An Iowa man going through a divorce wants to fight his ex-wife or her attorney with a sword
Some people do see divorce itself or the term set by the family courts as dehumanizing or offensive. When someone believes that the actions of the courts or their former spouse impact their honor or reputation, they may have a powerful impulse to counter what they see as damage to their reputation.
A man in Iowa came up with a solution for the perceived slights against his honor that is as morally questionable as it is legally problematic. He filed the request with the family courts to resolve the disputes in his divorce via a trial by combat. He went so far as to ask for 12 weeks of “lead time” in order to locate either katana or wakizashi Japanese swords that would be battle ready for the trial by combat.
In his filing, the man in question points out that neither the Iowa state nor the federal Constitution or laws specifically prohibit trial by combat. However, his strategy appears to have backfired almost instantly. His wife’s attorney not only pointed out a significant misspelling in his initial filing, but he also requested that the courts terminate visitation for the man in question and mandate a psychological evaluation.

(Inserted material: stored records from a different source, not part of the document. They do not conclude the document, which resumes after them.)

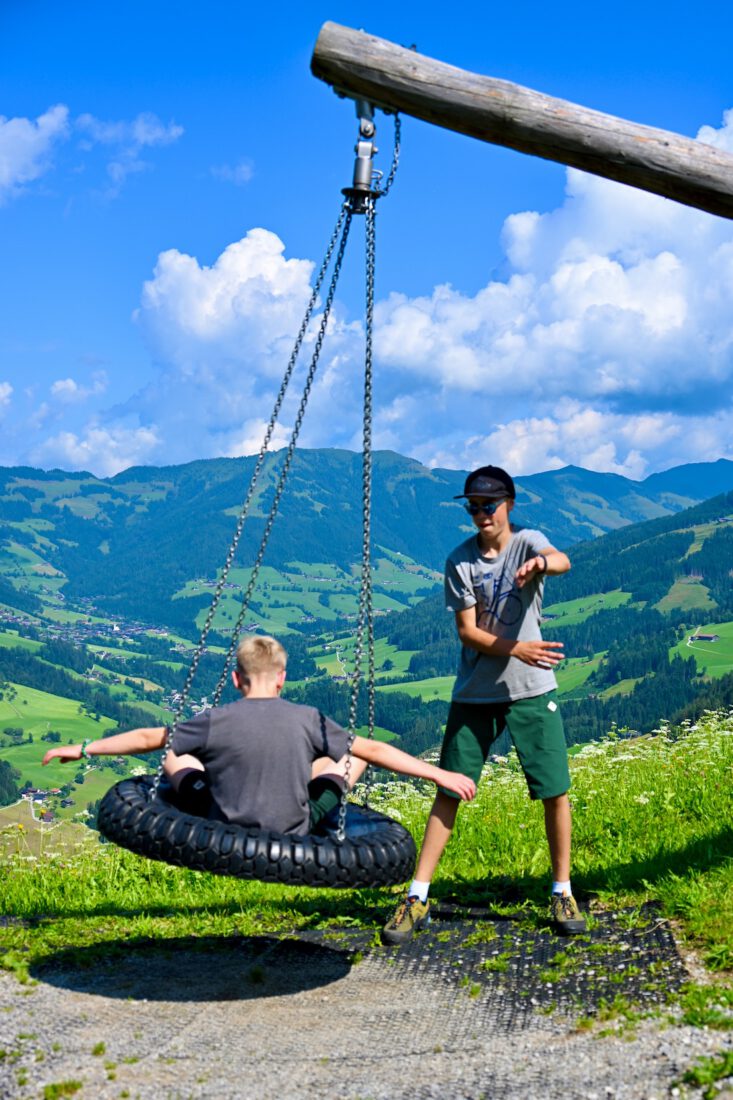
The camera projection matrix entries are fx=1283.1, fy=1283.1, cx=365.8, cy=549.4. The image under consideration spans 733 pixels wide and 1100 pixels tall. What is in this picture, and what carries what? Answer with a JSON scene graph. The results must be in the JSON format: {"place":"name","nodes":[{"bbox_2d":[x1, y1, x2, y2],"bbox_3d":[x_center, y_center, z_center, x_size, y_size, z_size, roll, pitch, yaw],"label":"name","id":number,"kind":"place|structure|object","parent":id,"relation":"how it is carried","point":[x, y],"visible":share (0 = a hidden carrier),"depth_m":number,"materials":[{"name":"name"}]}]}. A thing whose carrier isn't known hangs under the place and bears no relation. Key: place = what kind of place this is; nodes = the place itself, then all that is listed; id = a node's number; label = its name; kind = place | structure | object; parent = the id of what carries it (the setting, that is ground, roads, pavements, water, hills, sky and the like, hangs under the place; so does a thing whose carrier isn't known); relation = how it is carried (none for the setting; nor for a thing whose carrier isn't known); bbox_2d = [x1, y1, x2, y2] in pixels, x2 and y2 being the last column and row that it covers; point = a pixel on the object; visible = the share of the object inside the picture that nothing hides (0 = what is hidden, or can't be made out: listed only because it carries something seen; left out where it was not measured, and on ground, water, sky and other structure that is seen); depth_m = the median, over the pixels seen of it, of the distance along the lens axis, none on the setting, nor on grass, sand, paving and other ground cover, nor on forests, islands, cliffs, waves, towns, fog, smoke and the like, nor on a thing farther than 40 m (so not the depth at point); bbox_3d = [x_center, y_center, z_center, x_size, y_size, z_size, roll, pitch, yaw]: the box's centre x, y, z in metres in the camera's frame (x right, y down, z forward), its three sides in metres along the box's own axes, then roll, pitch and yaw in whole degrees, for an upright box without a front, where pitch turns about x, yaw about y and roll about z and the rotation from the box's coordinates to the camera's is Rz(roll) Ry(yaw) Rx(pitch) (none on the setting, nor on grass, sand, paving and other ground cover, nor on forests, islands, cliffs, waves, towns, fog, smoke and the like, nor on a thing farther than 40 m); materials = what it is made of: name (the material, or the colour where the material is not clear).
{"place":"outdoors","nodes":[
{"label":"outdoors","id":0,"kind":"place"},
{"bbox_2d":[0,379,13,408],"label":"cloud","id":1,"kind":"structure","parent":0,"point":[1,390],"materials":[{"name":"white"}]},
{"bbox_2d":[0,104,69,201],"label":"cloud","id":2,"kind":"structure","parent":0,"point":[33,138],"materials":[{"name":"white"}]},
{"bbox_2d":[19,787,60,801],"label":"house","id":3,"kind":"structure","parent":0,"point":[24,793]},
{"bbox_2d":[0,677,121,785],"label":"meadow","id":4,"kind":"structure","parent":0,"point":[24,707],"materials":[{"name":"green plant"}]},
{"bbox_2d":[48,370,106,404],"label":"cloud","id":5,"kind":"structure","parent":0,"point":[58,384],"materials":[{"name":"white"}]},
{"bbox_2d":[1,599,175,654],"label":"village","id":6,"kind":"object","parent":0,"point":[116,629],"visible":0.59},
{"bbox_2d":[29,421,165,475],"label":"cloud","id":7,"kind":"structure","parent":0,"point":[120,463],"materials":[{"name":"white"}]},
{"bbox_2d":[74,108,184,179],"label":"cloud","id":8,"kind":"structure","parent":0,"point":[152,136],"materials":[{"name":"white"}]},
{"bbox_2d":[209,159,254,184],"label":"cloud","id":9,"kind":"structure","parent":0,"point":[223,171],"materials":[{"name":"white"}]},
{"bbox_2d":[128,228,366,462],"label":"cloud","id":10,"kind":"structure","parent":0,"point":[197,326],"materials":[{"name":"white"}]},
{"bbox_2d":[0,917,731,1099],"label":"gravel ground","id":11,"kind":"structure","parent":0,"point":[69,993],"materials":[{"name":"grey gravel"}]},
{"bbox_2d":[42,1079,82,1099],"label":"grass tuft","id":12,"kind":"object","parent":11,"relation":"on","point":[78,1083],"visible":0.93,"depth_m":3.36,"materials":[{"name":"green plant"}]},
{"bbox_2d":[288,902,691,1022],"bbox_3d":[0.394,1.424,4.457,1.624,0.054,1.484,0,0,0],"label":"rubber mat","id":13,"kind":"object","parent":11,"relation":"on","point":[556,946],"visible":0.5,"depth_m":4.43,"materials":[{"name":"rubber"}]},
{"bbox_2d":[383,463,583,943],"bbox_3d":[0.484,0.561,4.895,0.611,1.709,0.633,0,0,28],"label":"boy","id":14,"kind":"object","parent":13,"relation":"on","point":[496,539],"visible":0.99,"depth_m":4.82},
{"bbox_2d":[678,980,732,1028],"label":"grass tuft","id":15,"kind":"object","parent":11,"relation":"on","point":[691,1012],"visible":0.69,"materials":[{"name":"green plant"}]},
{"bbox_2d":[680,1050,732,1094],"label":"grass tuft","id":16,"kind":"object","parent":11,"relation":"on","point":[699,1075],"visible":0.9,"depth_m":3.38,"materials":[{"name":"green plant"}]},
{"bbox_2d":[0,709,731,995],"label":"grass","id":17,"kind":"structure","parent":0,"point":[578,771],"materials":[{"name":"green plant"}]},
{"bbox_2d":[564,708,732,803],"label":"wildflowers","id":18,"kind":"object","parent":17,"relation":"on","point":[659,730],"visible":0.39,"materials":[{"name":"white plant"}]},
{"bbox_2d":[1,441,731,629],"label":"mountain","id":19,"kind":"structure","parent":0,"point":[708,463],"materials":[{"name":"green plant"}]},
{"bbox_2d":[1,0,732,483],"label":"sky","id":20,"kind":"structure","parent":0,"point":[699,3],"materials":[{"name":"blue"}]},
{"bbox_2d":[370,107,732,471],"label":"cloud","id":21,"kind":"structure","parent":0,"point":[665,328],"materials":[{"name":"white"}]},
{"bbox_2d":[374,485,732,757],"label":"forested hill","id":22,"kind":"structure","parent":0,"point":[714,509],"materials":[{"name":"green plant"}]},
{"bbox_2d":[689,632,718,642],"label":"farmhouse","id":23,"kind":"structure","parent":22,"relation":"on","point":[710,638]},
{"bbox_2d":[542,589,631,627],"label":"green field","id":24,"kind":"structure","parent":0,"point":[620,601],"materials":[{"name":"green plant"}]},
{"bbox_2d":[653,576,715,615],"label":"meadow","id":25,"kind":"structure","parent":0,"point":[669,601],"materials":[{"name":"green plant"}]},
{"bbox_2d":[674,621,732,677],"label":"meadow","id":26,"kind":"structure","parent":0,"point":[731,666],"materials":[{"name":"green plant"}]},
{"label":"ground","id":27,"kind":"structure","parent":0},
{"bbox_2d":[312,24,732,219],"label":"wooden beam","id":28,"kind":"structure","parent":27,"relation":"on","point":[582,166],"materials":[{"name":"brown wood"}]},
{"bbox_2d":[151,172,379,839],"bbox_3d":[-0.309,-0.307,4.516,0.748,2.583,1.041,0,0,0],"label":"chain","id":29,"kind":"object","parent":28,"relation":"hanging from","point":[302,405],"visible":0.79,"depth_m":4.39,"materials":[{"name":"metal"}]},
{"bbox_2d":[94,769,416,889],"bbox_3d":[-0.364,0.943,4.371,1.121,0.286,1.019,0,0,0],"label":"tire swing","id":30,"kind":"object","parent":29,"relation":"hanging from","point":[381,834],"visible":0.77,"depth_m":4.00,"materials":[{"name":"black rubber"}]},
{"bbox_2d":[41,634,472,834],"bbox_3d":[-0.360,0.693,4.384,1.322,0.783,0.672,0,0,0],"label":"boy","id":31,"kind":"object","parent":30,"relation":"on","point":[251,670],"visible":0.85,"depth_m":4.27},
{"bbox_2d":[342,102,384,214],"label":"swivel","id":32,"kind":"object","parent":28,"relation":"hanging from","point":[355,164],"visible":0.82,"depth_m":4.42,"materials":[{"name":"metal"}]},
{"bbox_2d":[350,195,376,819],"bbox_3d":[-0.008,-0.124,4.514,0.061,2.182,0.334,0,0,0],"label":"chain","id":33,"kind":"object","parent":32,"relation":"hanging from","point":[357,666],"visible":0.85,"depth_m":4.51,"materials":[{"name":"metal"}]},
{"bbox_2d":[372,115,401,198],"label":"chain","id":34,"kind":"object","parent":28,"relation":"hanging from","point":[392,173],"visible":0.8,"depth_m":4.54,"materials":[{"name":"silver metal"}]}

Violence is never the solution to family law problems
Just like you can’t abuse or intimidate your spouse into staying in an unhappy marriage, you cannot use the courts as a means to threaten violence against your spouse. Such threats can impact how the courts rule in your divorce.
Requesting a trial by combat is effectively asking the courts to sanction interpersonal violence. Potential violence could influence your custody time with your children and cause other problems with your pending family law case, including giving rise to questions about your mental and emotional state.